對,太太,我說。
她又清了下嗓子,又笑了兩聲。瞧你坐在哪兒了,她說。
坐在我的老位子上,我說。
問題就在這兒,她說。你什麼時候看見過白人跟黑人並排坐在一輛汽車裡?除非是一個在教另一個開車或擦洗車子的時候。
我下車,開啟後座車門,鑽了進去。她坐在前面。我們順著大路開起來。風把米莉小姐的頭髮吹了起來,飄出窗外。

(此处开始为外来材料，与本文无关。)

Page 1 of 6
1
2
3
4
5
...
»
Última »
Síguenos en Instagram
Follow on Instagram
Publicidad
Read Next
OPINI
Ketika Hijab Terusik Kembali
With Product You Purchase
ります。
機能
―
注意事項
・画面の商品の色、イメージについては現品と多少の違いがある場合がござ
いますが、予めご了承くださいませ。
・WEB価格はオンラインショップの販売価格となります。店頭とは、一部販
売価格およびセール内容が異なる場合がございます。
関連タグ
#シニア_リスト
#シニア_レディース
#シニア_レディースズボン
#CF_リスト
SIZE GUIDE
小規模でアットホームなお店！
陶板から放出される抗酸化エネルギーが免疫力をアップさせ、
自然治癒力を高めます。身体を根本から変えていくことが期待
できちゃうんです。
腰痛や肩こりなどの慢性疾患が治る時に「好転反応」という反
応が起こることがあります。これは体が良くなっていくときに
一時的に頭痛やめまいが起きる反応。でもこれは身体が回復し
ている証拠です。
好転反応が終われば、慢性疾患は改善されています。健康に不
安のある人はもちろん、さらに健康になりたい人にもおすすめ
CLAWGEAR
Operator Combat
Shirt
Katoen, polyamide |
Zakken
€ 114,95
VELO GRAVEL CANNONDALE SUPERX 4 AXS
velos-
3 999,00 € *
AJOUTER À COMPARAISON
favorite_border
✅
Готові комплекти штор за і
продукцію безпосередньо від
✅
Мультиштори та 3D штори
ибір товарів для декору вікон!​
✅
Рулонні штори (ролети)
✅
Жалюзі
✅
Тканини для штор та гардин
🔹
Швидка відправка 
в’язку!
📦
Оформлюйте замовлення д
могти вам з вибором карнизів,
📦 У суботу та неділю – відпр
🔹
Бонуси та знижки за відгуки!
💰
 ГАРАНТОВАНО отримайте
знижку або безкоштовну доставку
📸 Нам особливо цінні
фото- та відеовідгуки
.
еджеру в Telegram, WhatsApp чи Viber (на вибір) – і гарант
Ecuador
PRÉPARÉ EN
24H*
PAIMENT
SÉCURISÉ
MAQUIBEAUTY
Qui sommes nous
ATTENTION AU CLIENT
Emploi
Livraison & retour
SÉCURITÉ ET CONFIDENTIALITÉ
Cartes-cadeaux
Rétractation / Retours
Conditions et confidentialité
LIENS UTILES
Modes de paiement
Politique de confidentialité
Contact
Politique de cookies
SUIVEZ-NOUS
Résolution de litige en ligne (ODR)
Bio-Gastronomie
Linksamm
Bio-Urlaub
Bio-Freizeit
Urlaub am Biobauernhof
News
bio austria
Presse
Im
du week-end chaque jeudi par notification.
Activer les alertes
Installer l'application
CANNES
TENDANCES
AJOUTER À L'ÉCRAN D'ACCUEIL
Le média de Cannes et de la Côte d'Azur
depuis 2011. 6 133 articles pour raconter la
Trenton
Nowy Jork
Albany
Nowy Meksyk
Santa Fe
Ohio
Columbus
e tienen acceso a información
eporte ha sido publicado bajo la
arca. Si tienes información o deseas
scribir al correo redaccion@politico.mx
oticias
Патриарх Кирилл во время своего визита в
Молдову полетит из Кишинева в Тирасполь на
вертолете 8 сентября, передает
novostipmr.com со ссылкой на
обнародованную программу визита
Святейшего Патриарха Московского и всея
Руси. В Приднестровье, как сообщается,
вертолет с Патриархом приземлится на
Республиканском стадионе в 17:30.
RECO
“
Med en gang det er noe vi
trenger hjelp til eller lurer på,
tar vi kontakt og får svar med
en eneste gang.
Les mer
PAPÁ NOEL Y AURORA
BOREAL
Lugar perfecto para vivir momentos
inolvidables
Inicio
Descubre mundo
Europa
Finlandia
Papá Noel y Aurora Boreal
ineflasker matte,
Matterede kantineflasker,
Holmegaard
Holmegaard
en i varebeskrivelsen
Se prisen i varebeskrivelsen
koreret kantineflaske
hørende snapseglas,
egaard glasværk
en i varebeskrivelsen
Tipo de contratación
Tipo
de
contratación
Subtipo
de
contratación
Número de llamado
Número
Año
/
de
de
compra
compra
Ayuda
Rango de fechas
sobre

我們來到馬歇爾縣的大路上朝奧德莎家開的時候,她說,這兒的鄉下挺漂亮的。
是啊,太太,我說。
我們開進院子,孩子們圍了過來。沒人告訴他們我要回家來,所以他們不知道我是誰。除了兩個大孩子。他們撲過來,使勁摟著我。小的幾個也過來摟我。我想他們大概沒發現我坐在汽車後座。我下了車奧德莎和傑克才出來,他們沒看見我坐在哪兒。
我們都站著又親又抱的。後來,她從車窗裡伸出腦袋說,索菲亞,你只能待一天。我五點鐘來接你。孩子們都在拽我進屋,我只回頭說了聲,好的,太太。我像是聽見她把車子開走了。
可是過了十五分鐘,瑪莉恩說,白人太太還在外邊。
也許她等著把你帶回家去,傑克說。
也許她病了,奧德莎說,你不是老說他們愛生病嗎。
我出去走到汽車跟前,索菲亞說,你猜是怎麼回事?她只會朝前開,傑克和奧德莎院子裡樹太多了,她開不了車。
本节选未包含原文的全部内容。